Let $b, y \in \R$ such that $b > 1$ and $y > 0$.

Then there exists a unique real $x \in \R$ such that $b^x = y$.


This $x$ is called the logarithm of $y$ to the base $b$.


Also see the definition of a (general) logarithm.


Proof

We start by establishing a lemma:

Lemma 1

Let $t \in \R$ be such that $t > 1$, and let $n \in \N$ be such that $n > \dfrac {b - 1} {t - 1}$.

Then $b^{\frac 1 n} < t$.

Proof of Lemma 1

Because $b > 1$, we have that $b^{\frac 1 n} > 1$.

From Sum of Geometric Progression and this observation, we find that:

$\displaystyle \frac {\left({b^{\frac 1 n} }\right)^n - 1} {b^{\frac 1 n} - 1} = \sum_{k \mathop = 0}^{n - 1} \left({ b^{\frac 1 n} }\right)^k > n$

Rewriting this inequality, we obtain:

$b - 1 > n \left({b^{\frac 1 n} - 1}\right)$

As $n > \dfrac {b - 1} {t - 1}$, this means that:

$t - 1 > b^{\frac 1 n} - 1$

We conclude that:

$b^{\frac 1 n} < t$

$\Box$


Now let $w \in \R$ be any number satisfying $b^w < y$.

Then $t = b^{-w} y > 1$, so we can apply the lemma 1.

It follows that for $n > \dfrac {b - 1} {t - 1}$:

$b^{\frac 1 n} < b^{-w} y$

and thus:

$b^{w + \frac 1 n} < y$

Similarly, when $b^w > y$ and $n > \dfrac {b - 1} {t - 1}$, we have:

$b^{w - \frac 1 n} > y$


Next, let $W = \left\{ {w \in \R: b^w < y }\right\}$.

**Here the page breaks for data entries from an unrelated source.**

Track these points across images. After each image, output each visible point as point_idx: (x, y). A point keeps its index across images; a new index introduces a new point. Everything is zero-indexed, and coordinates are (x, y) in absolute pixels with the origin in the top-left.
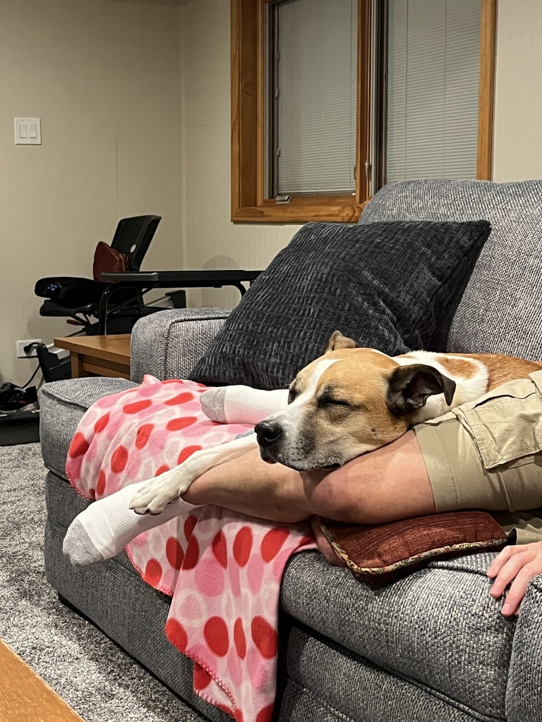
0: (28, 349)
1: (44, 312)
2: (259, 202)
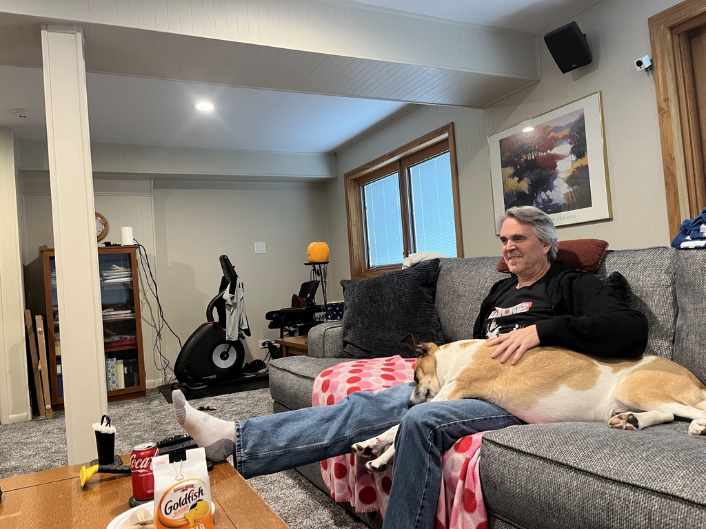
0: (264, 344)
1: (270, 327)
2: (363, 271)
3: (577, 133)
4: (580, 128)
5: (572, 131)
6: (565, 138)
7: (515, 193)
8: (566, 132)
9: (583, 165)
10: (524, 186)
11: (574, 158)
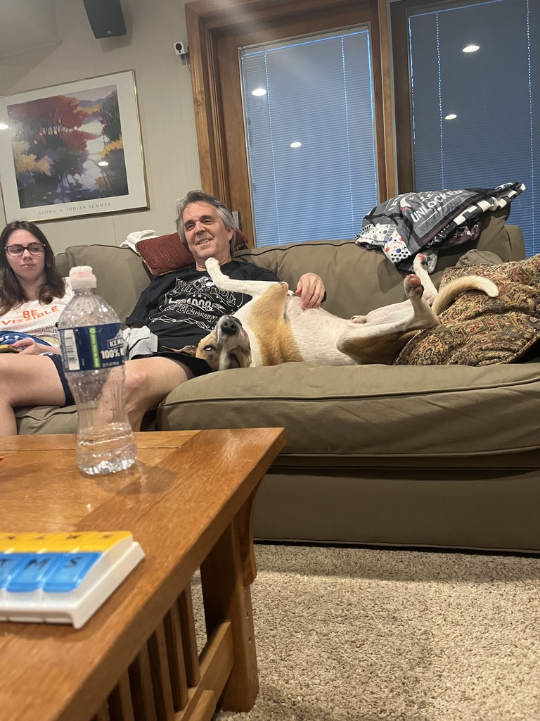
3: (109, 112)
4: (112, 107)
5: (103, 107)
6: (95, 115)
7: (32, 174)
8: (96, 109)
9: (118, 148)
10: (45, 165)
11: (107, 139)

Let $x = \sup W$. The following lemma helps us to verify existence of $x$.


Lemma 2

For any real number $z > 0$, we have $n \in \N$ such that:

$b^{-n} < z < b^n$

Proof of Lemma 2

Observe that, as $z > 0$, $b^{-n} < z$ whenever $b^n > \dfrac 1 z$.

Therefore, it suffices to show that there is an $n \in \N$ such that $b^n > z$ exists.

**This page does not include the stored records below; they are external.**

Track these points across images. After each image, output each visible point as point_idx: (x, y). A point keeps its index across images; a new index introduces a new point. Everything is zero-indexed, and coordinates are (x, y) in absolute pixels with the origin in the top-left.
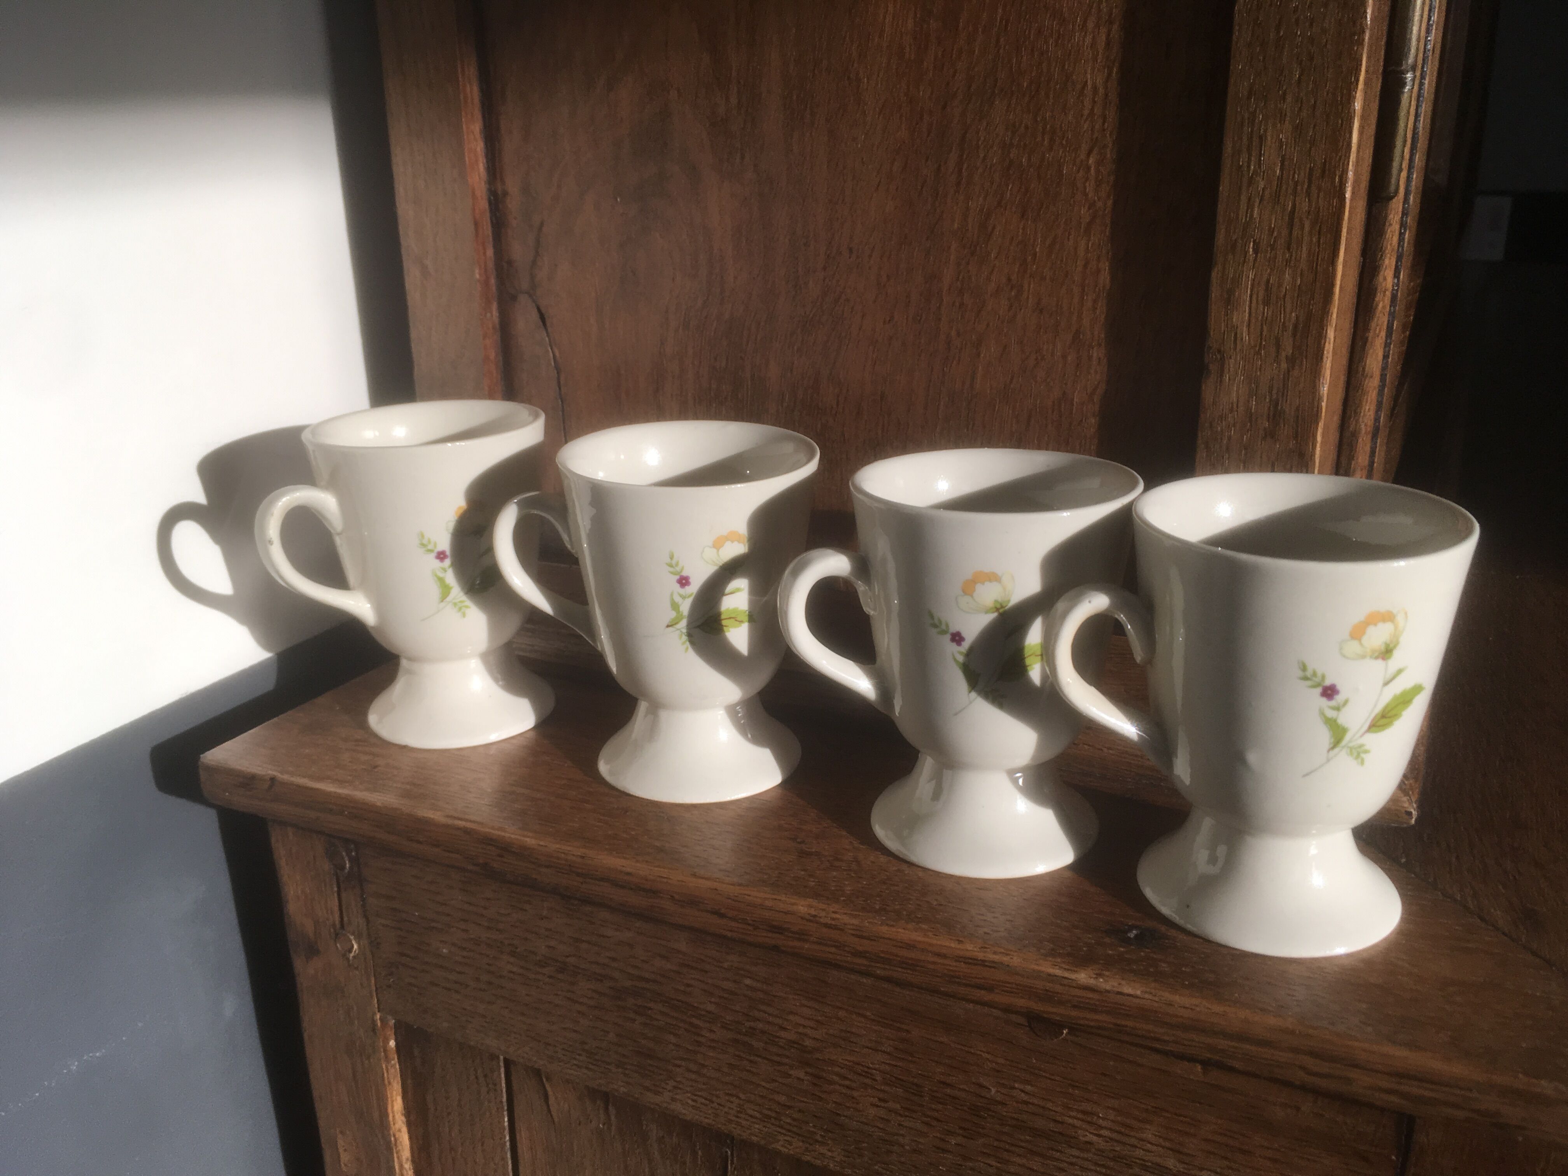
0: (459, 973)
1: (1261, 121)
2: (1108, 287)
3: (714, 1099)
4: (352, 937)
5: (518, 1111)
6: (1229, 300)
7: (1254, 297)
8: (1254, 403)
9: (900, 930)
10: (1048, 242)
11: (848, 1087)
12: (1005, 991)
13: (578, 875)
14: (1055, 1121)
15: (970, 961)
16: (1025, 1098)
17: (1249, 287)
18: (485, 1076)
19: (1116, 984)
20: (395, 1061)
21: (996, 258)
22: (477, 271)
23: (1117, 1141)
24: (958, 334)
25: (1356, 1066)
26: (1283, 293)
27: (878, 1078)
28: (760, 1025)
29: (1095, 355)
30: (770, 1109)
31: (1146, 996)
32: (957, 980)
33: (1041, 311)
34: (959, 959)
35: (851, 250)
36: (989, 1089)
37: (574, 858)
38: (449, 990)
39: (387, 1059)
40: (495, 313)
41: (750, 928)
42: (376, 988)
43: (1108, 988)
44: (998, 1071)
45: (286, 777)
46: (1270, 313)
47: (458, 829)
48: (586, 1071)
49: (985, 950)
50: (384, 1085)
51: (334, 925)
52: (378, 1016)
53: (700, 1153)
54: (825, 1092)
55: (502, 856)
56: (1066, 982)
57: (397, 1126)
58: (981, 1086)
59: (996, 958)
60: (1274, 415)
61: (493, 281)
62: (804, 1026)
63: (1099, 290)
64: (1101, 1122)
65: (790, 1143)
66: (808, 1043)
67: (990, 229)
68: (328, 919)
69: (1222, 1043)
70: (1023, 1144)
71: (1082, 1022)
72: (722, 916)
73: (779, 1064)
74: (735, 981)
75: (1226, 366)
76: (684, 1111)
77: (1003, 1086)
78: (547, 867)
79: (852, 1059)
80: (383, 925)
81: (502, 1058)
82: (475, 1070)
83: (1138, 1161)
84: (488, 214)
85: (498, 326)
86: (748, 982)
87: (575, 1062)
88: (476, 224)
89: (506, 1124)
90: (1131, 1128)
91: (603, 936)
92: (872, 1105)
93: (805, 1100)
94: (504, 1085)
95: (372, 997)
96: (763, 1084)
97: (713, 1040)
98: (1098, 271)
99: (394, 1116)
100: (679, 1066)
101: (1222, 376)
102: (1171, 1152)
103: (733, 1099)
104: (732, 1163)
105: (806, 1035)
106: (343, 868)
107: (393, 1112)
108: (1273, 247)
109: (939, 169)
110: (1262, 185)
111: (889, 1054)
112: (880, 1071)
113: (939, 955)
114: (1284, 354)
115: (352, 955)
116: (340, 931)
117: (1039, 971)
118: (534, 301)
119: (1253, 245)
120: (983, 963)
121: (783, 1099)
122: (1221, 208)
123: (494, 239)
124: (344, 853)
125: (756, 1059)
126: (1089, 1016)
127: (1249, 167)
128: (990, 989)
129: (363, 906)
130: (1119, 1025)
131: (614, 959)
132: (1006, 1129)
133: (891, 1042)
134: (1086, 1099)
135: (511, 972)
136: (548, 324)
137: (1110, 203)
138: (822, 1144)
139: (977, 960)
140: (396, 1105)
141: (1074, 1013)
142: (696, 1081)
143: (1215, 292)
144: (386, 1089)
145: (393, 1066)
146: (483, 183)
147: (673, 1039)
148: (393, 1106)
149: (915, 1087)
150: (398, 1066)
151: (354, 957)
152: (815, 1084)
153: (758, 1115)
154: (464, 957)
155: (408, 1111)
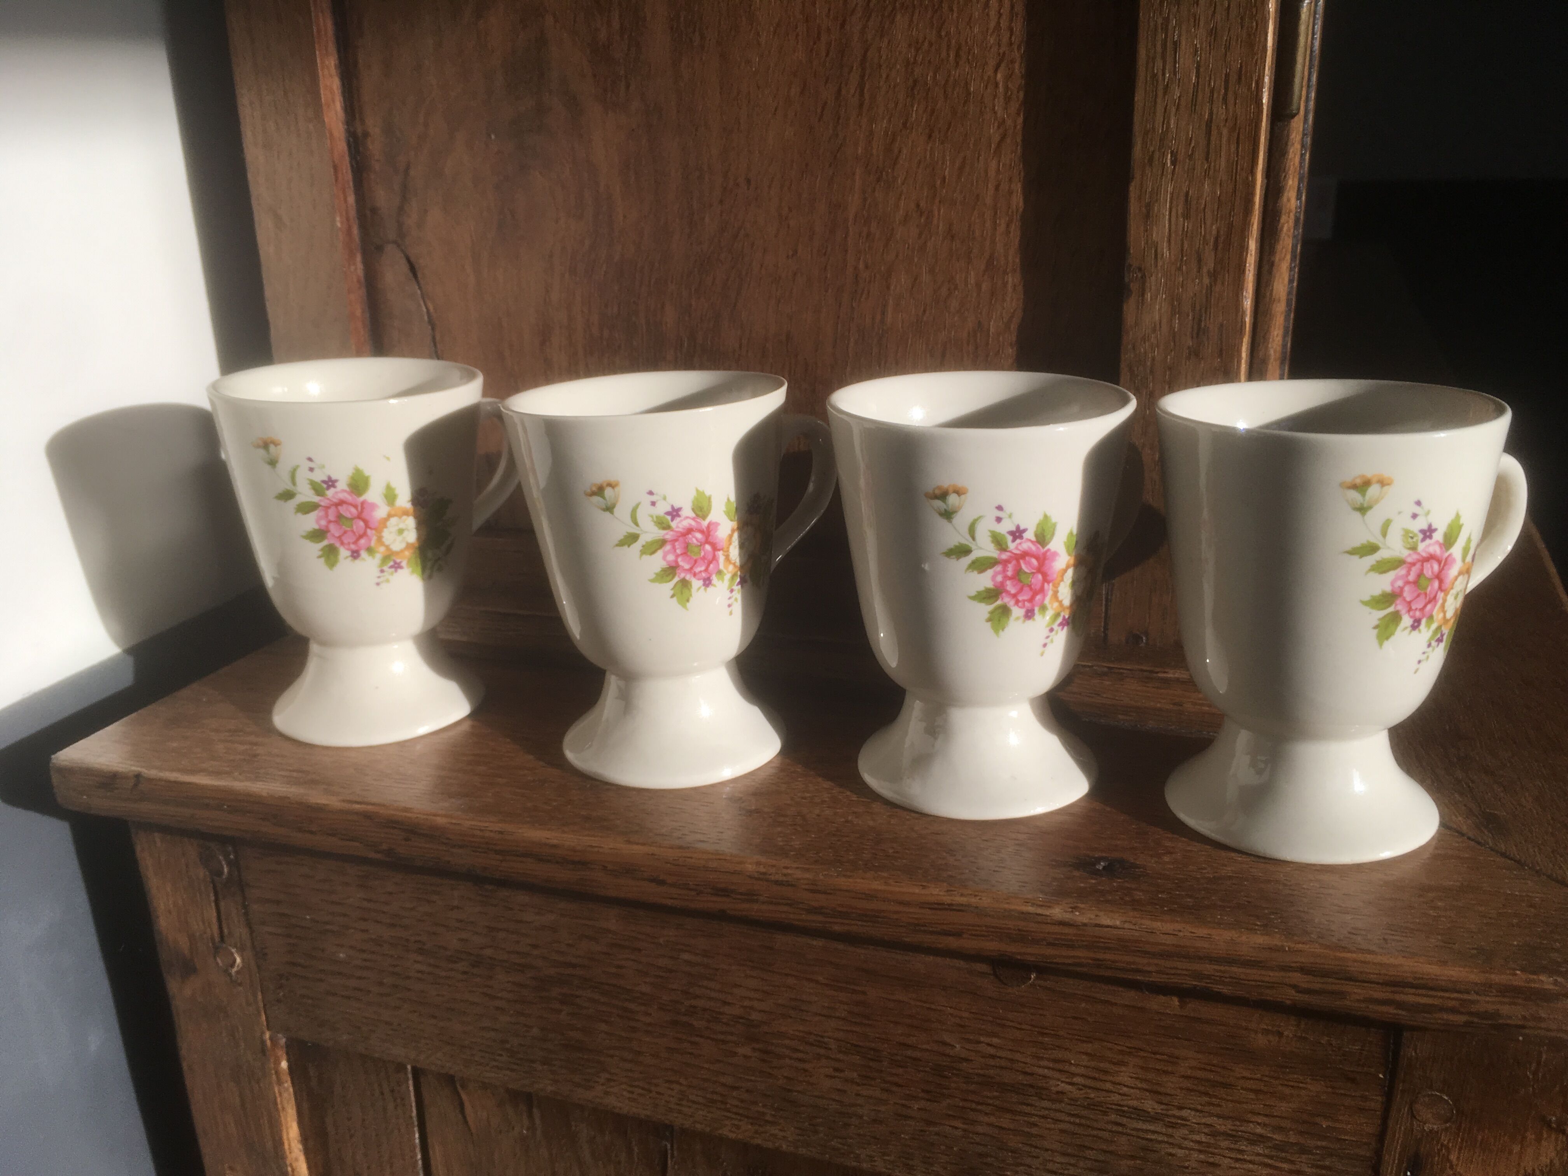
0: (360, 978)
1: (1175, 27)
2: (1021, 210)
3: (653, 1088)
4: (234, 950)
5: (430, 1126)
6: (1148, 216)
7: (1174, 210)
8: (1177, 321)
9: (858, 880)
10: (957, 164)
11: (800, 1060)
12: (975, 935)
13: (498, 852)
14: (1025, 1073)
15: (936, 906)
16: (992, 1051)
17: (1168, 200)
18: (392, 1091)
19: (1093, 917)
20: (288, 1084)
21: (903, 184)
22: (338, 219)
23: (1090, 1088)
24: (867, 267)
25: (1350, 979)
26: (1203, 206)
27: (833, 1047)
28: (701, 1003)
29: (1010, 280)
30: (713, 1093)
31: (1127, 926)
32: (922, 928)
33: (953, 237)
34: (923, 905)
35: (748, 181)
36: (953, 1046)
37: (492, 835)
38: (349, 998)
39: (280, 1082)
40: (360, 266)
41: (693, 893)
42: (265, 1005)
43: (1085, 921)
44: (962, 1026)
45: (153, 773)
46: (1190, 228)
47: (357, 813)
48: (508, 1072)
49: (952, 893)
50: (277, 1110)
51: (213, 939)
52: (267, 1035)
53: (636, 1149)
54: (775, 1067)
55: (407, 839)
56: (1040, 919)
57: (294, 1155)
58: (945, 1044)
59: (963, 900)
60: (1198, 334)
61: (355, 231)
62: (750, 999)
63: (1012, 212)
64: (1073, 1069)
65: (738, 1127)
66: (755, 1016)
67: (896, 151)
68: (205, 933)
69: (1208, 968)
70: (991, 1102)
71: (1058, 960)
72: (662, 883)
73: (724, 1042)
74: (671, 957)
75: (1148, 284)
76: (619, 1105)
77: (969, 1041)
78: (461, 847)
79: (801, 1028)
80: (270, 933)
81: (409, 1067)
82: (380, 1085)
83: (1114, 1107)
84: (347, 158)
85: (362, 279)
86: (686, 956)
87: (495, 1064)
88: (335, 168)
89: (417, 1141)
90: (1106, 1072)
91: (521, 922)
92: (827, 1076)
93: (753, 1078)
94: (413, 1098)
95: (259, 1014)
96: (706, 1066)
97: (650, 1024)
98: (1010, 193)
99: (289, 1145)
100: (612, 1056)
101: (1143, 295)
102: (1148, 1094)
103: (674, 1086)
104: (672, 1156)
105: (752, 1008)
106: (220, 873)
107: (288, 1139)
108: (1191, 157)
109: (839, 91)
110: (1177, 94)
111: (844, 1019)
112: (835, 1039)
113: (901, 903)
114: (1205, 270)
115: (235, 969)
116: (220, 944)
117: (1011, 910)
118: (402, 251)
119: (1171, 156)
120: (950, 907)
121: (729, 1080)
122: (1137, 118)
123: (355, 186)
124: (221, 857)
125: (697, 1039)
126: (1065, 952)
127: (1164, 74)
128: (958, 934)
129: (246, 914)
130: (1098, 960)
131: (535, 946)
132: (972, 1087)
133: (846, 1007)
134: (1058, 1047)
135: (419, 972)
136: (419, 275)
137: (1020, 120)
138: (773, 1123)
139: (943, 904)
140: (292, 1132)
141: (1050, 951)
142: (631, 1071)
143: (1134, 207)
144: (279, 1116)
145: (287, 1089)
146: (340, 124)
147: (603, 1027)
148: (288, 1134)
149: (872, 1052)
150: (291, 1090)
151: (238, 972)
152: (763, 1060)
153: (701, 1100)
154: (365, 960)
155: (305, 1139)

By Sum of Geometric Progression, we obtain for any $n \in \N$:

$\displaystyle \left({b - 1}\right) \sum_{k \mathop = 0}^{n - 1} b^k = b^n - 1$

As $b > 1$, we obtain:

$n \left({b - 1}\right) < b^n - 1$

This implies that any $n$ with $n \left({b - 1}\right) > z - 1$ has the desired property.

$\Box$


Lemma 2 shows that $x$ is the supremum of a non-empty set with an upper bound, and therefore it exists.

We will now prove that $b^x = y$.


Suppose $b^x < y$.

We have seen that there exists an $n \in \N$ such that $b^{x + \frac 1 n} < y$.

That is:

$x + \dfrac 1 n \in W$

But this is impossible as $x = \sup W$.

Thus:

$b^x \ge y$


Now suppose $b^x > y$.

We have seen that there exists an $n \in \N$ such that $b^{x - \frac 1 n} > y$.

That is:

$x - \dfrac 1 n \not \in W$

As $x - \frac 1 n$ is not the supremum of $W$, we find a $w \in W$ such that:

$x - \dfrac 1 n < w < x$

But then we have, as $b > 1$:

$b^{x - \frac 1 n} - b^w = b^{x - \frac 1 n}\left({1 - b^{w - x + \frac 1 n}}\right) < 0$

This is contradicts our initial choice of $x - \dfrac 1 n$ outside $W$.

We conclude that $b^x = y$.


Lastly, suppose that $b^x = y = b^z$.

Then:

$b^{z-x} = \dfrac {b^z} {b^x} = 1 = \dfrac {b^x} {b^z} = b^{x-z}$

It is concluded that $x = z$.

$\blacksquare$